_About this exercise_. Look through the records below for the line with "Chalffy / Getty Images". Return that line and each one after it up to and including the line with "When managing job", exactly.

Start of Task inputs

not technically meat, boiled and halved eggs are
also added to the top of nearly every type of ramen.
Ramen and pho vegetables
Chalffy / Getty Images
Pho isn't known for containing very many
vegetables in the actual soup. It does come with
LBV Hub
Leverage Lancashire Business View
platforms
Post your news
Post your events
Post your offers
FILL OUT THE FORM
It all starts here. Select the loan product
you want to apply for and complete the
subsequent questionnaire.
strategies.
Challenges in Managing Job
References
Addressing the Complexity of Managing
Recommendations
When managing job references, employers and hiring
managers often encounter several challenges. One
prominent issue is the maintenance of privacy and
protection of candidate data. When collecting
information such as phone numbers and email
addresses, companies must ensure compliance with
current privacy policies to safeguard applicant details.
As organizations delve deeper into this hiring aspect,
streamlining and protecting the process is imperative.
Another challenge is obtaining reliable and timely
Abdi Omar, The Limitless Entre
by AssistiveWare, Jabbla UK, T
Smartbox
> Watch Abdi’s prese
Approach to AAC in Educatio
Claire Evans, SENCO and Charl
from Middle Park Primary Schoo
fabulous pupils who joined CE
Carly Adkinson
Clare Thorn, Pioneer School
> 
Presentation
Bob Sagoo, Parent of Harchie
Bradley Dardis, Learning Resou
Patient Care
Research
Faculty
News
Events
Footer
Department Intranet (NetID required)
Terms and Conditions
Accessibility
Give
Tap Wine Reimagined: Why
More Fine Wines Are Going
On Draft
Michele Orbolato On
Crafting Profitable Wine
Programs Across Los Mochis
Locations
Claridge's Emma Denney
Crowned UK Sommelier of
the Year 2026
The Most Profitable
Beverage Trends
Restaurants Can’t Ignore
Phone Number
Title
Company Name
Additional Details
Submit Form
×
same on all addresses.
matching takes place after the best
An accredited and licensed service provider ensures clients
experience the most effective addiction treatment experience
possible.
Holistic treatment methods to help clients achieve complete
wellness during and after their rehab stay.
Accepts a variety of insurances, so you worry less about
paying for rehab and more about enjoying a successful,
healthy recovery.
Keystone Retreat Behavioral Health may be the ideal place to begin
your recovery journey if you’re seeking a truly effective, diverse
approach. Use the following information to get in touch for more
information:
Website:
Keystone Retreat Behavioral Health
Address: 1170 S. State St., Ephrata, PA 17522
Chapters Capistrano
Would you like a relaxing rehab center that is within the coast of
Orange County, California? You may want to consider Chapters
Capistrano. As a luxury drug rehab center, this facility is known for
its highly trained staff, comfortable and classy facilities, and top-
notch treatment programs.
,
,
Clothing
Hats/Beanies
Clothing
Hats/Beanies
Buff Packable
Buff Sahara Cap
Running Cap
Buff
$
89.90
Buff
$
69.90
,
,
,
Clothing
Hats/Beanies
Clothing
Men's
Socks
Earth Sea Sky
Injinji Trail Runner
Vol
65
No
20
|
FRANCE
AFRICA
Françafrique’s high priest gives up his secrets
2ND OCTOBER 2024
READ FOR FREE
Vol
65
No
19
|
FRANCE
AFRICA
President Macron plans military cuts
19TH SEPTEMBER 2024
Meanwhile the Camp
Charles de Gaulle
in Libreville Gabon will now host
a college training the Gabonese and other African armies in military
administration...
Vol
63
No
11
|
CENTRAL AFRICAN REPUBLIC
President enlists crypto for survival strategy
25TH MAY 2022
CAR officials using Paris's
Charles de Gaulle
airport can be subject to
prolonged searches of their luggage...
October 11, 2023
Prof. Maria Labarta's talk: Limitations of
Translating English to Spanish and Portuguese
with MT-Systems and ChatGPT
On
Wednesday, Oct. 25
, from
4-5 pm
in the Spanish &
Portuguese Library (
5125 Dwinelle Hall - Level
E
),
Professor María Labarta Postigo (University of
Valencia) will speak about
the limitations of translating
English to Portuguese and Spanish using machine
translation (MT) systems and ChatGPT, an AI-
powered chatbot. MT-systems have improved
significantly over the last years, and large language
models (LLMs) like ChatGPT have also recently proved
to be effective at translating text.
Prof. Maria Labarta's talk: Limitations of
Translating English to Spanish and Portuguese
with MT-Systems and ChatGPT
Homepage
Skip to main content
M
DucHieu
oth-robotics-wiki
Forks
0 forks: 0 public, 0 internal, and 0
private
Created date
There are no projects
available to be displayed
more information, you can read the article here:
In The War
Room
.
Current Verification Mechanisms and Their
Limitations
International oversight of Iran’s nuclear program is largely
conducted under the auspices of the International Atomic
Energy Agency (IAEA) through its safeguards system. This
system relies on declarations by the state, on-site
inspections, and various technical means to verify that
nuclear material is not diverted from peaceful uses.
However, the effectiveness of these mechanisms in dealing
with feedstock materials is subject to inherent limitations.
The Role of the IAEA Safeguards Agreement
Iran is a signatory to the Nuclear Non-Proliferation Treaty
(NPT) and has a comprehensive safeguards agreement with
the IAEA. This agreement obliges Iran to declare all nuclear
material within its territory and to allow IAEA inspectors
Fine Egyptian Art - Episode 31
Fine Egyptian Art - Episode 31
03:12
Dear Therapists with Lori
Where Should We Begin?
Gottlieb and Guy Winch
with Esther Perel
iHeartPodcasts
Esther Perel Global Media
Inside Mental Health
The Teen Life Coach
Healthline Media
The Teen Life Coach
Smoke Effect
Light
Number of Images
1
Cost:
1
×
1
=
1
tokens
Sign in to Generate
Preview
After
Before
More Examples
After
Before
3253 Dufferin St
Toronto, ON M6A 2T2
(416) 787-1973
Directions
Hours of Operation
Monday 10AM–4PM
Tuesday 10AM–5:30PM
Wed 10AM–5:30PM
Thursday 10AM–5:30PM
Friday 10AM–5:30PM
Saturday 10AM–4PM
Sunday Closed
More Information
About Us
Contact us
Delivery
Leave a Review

End of Task inputs

_Result_.
Chalffy / Getty Images
Pho isn't known for containing very many
vegetables in the actual soup. It does come with
LBV Hub
Leverage Lancashire Business View
platforms
Post your news
Post your events
Post your offers
FILL OUT THE FORM
It all starts here. Select the loan product
you want to apply for and complete the
subsequent questionnaire.
strategies.
Challenges in Managing Job
References
Addressing the Complexity of Managing
Recommendations
When managing job references, employers and hiring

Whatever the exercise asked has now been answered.